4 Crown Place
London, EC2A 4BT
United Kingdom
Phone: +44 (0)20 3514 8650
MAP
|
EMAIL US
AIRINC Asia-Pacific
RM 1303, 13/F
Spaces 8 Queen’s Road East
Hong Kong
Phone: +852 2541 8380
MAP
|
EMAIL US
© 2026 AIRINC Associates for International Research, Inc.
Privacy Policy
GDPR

=-=-=

Task instructions -
The full data, repeated exactly, is the only acceptable output.

Answer to the problem -
4 Crown Place
London, EC2A 4BT
United Kingdom
Phone: +44 (0)20 3514 8650
MAP
|
EMAIL US
AIRINC Asia-Pacific
RM 1303, 13/F
Spaces 8 Queen’s Road East
Hong Kong
Phone: +852 2541 8380
MAP
|
EMAIL US
© 2026 AIRINC Associates for International Research, Inc.
Privacy Policy
GDPR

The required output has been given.